WHAT THIS TASK INVOLVES -
Give the whole listing again, exactly as written.

[[ DATA RECORDS open ]]

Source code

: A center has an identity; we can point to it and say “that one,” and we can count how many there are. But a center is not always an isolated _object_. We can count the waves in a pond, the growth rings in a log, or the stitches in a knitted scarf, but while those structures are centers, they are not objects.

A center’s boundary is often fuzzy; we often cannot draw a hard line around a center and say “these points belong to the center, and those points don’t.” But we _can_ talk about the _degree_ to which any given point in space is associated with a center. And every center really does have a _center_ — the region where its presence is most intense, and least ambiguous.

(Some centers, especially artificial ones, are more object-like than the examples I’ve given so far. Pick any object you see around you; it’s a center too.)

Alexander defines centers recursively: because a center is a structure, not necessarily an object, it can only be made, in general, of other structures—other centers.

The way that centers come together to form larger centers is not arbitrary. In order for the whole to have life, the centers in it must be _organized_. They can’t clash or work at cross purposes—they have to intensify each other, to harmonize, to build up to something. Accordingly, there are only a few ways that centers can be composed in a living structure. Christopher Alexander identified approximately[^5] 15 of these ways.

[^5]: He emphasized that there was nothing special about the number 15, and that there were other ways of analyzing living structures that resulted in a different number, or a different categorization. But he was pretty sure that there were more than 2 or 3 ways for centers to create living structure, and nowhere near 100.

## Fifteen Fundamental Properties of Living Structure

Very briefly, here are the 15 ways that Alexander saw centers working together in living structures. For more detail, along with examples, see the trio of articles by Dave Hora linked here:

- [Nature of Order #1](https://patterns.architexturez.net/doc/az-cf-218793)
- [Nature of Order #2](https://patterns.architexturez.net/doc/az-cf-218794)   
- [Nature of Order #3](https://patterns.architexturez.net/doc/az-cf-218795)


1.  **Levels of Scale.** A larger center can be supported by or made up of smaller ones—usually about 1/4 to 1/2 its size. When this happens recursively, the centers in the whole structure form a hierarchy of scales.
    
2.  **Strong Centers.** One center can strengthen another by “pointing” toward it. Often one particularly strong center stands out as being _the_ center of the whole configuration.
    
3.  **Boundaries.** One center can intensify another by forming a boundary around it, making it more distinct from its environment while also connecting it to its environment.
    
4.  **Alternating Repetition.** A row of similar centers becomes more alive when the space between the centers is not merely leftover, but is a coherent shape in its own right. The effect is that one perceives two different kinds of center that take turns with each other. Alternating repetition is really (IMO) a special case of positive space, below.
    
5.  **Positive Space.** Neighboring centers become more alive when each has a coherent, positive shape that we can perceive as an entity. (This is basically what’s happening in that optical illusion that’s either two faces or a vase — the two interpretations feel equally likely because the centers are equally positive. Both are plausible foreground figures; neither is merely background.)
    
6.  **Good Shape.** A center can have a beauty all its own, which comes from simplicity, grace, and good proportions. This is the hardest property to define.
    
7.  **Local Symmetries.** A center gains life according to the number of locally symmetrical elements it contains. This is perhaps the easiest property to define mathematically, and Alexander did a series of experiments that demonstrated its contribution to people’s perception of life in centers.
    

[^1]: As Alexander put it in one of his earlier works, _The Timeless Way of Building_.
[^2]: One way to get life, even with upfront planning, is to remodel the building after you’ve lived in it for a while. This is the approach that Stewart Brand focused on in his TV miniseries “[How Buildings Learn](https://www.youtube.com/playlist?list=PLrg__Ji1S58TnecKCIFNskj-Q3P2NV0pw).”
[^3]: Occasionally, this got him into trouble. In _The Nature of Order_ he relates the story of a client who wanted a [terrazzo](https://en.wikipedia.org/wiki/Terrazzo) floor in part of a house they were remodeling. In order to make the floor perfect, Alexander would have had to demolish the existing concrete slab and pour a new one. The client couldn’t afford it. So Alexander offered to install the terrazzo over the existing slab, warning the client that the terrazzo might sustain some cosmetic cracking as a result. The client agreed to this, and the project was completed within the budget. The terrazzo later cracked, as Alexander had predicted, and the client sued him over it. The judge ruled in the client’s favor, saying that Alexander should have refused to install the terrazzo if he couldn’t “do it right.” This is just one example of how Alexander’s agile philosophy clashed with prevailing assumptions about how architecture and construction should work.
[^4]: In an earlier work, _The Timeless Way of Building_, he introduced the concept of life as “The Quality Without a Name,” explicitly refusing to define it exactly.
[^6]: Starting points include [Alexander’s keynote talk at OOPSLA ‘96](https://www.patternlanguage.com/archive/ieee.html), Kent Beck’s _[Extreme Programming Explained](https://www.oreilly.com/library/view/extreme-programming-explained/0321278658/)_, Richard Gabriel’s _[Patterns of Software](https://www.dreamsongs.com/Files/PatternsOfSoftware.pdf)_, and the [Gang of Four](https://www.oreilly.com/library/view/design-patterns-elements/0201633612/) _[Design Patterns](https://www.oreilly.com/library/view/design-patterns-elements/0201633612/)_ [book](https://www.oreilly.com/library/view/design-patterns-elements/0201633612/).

[[ DATA RECORDS closed ]]

WORKED SOLUTION -
Source code

: A center has an identity; we can point to it and say “that one,” and we can count how many there are. But a center is not always an isolated _object_. We can count the waves in a pond, the growth rings in a log, or the stitches in a knitted scarf, but while those structures are centers, they are not objects.

A center’s boundary is often fuzzy; we often cannot draw a hard line around a center and say “these points belong to the center, and those points don’t.” But we _can_ talk about the _degree_ to which any given point in space is associated with a center. And every center really does have a _center_ — the region where its presence is most intense, and least ambiguous.

(Some centers, especially artificial ones, are more object-like than the examples I’ve given so far. Pick any object you see around you; it’s a center too.)

Alexander defines centers recursively: because a center is a structure, not necessarily an object, it can only be made, in general, of other structures—other centers.

The way that centers come together to form larger centers is not arbitrary. In order for the whole to have life, the centers in it must be _organized_. They can’t clash or work at cross purposes—they have to intensify each other, to harmonize, to build up to something. Accordingly, there are only a few ways that centers can be composed in a living structure. Christopher Alexander identified approximately[^5] 15 of these ways.

[^5]: He emphasized that there was nothing special about the number 15, and that there were other ways of analyzing living structures that resulted in a different number, or a different categorization. But he was pretty sure that there were more than 2 or 3 ways for centers to create living structure, and nowhere near 100.

## Fifteen Fundamental Properties of Living Structure

Very briefly, here are the 15 ways that Alexander saw centers working together in living structures. For more detail, along with examples, see the trio of articles by Dave Hora linked here:

- [Nature of Order #1](https://patterns.architexturez.net/doc/az-cf-218793)
- [Nature of Order #2](https://patterns.architexturez.net/doc/az-cf-218794)   
- [Nature of Order #3](https://patterns.architexturez.net/doc/az-cf-218795)


1.  **Levels of Scale.** A larger center can be supported by or made up of smaller ones—usually about 1/4 to 1/2 its size. When this happens recursively, the centers in the whole structure form a hierarchy of scales.
    
2.  **Strong Centers.** One center can strengthen another by “pointing” toward it. Often one particularly strong center stands out as being _the_ center of the whole configuration.
    
3.  **Boundaries.** One center can intensify another by forming a boundary around it, making it more distinct from its environment while also connecting it to its environment.
    
4.  **Alternating Repetition.** A row of similar centers becomes more alive when the space between the centers is not merely leftover, but is a coherent shape in its own right. The effect is that one perceives two different kinds of center that take turns with each other. Alternating repetition is really (IMO) a special case of positive space, below.
    
5.  **Positive Space.** Neighboring centers become more alive when each has a coherent, positive shape that we can perceive as an entity. (This is basically what’s happening in that optical illusion that’s either two faces or a vase — the two interpretations feel equally likely because the centers are equally positive. Both are plausible foreground figures; neither is merely background.)
    
6.  **Good Shape.** A center can have a beauty all its own, which comes from simplicity, grace, and good proportions. This is the hardest property to define.
    
7.  **Local Symmetries.** A center gains life according to the number of locally symmetrical elements it contains. This is perhaps the easiest property to define mathematically, and Alexander did a series of experiments that demonstrated its contribution to people’s perception of life in centers.
    

[^1]: As Alexander put it in one of his earlier works, _The Timeless Way of Building_.
[^2]: One way to get life, even with upfront planning, is to remodel the building after you’ve lived in it for a while. This is the approach that Stewart Brand focused on in his TV miniseries “[How Buildings Learn](https://www.youtube.com/playlist?list=PLrg__Ji1S58TnecKCIFNskj-Q3P2NV0pw).”
[^3]: Occasionally, this got him into trouble. In _The Nature of Order_ he relates the story of a client who wanted a [terrazzo](https://en.wikipedia.org/wiki/Terrazzo) floor in part of a house they were remodeling. In order to make the floor perfect, Alexander would have had to demolish the existing concrete slab and pour a new one. The client couldn’t afford it. So Alexander offered to install the terrazzo over the existing slab, warning the client that the terrazzo might sustain some cosmetic cracking as a result. The client agreed to this, and the project was completed within the budget. The terrazzo later cracked, as Alexander had predicted, and the client sued him over it. The judge ruled in the client’s favor, saying that Alexander should have refused to install the terrazzo if he couldn’t “do it right.” This is just one example of how Alexander’s agile philosophy clashed with prevailing assumptions about how architecture and construction should work.
[^4]: In an earlier work, _The Timeless Way of Building_, he introduced the concept of life as “The Quality Without a Name,” explicitly refusing to define it exactly.
[^6]: Starting points include [Alexander’s keynote talk at OOPSLA ‘96](https://www.patternlanguage.com/archive/ieee.html), Kent Beck’s _[Extreme Programming Explained](https://www.oreilly.com/library/view/extreme-programming-explained/0321278658/)_, Richard Gabriel’s _[Patterns of Software](https://www.dreamsongs.com/Files/PatternsOfSoftware.pdf)_, and the [Gang of Four](https://www.oreilly.com/library/view/design-patterns-elements/0201633612/) _[Design Patterns](https://www.oreilly.com/library/view/design-patterns-elements/0201633612/)_ [book](https://www.oreilly.com/library/view/design-patterns-elements/0201633612/).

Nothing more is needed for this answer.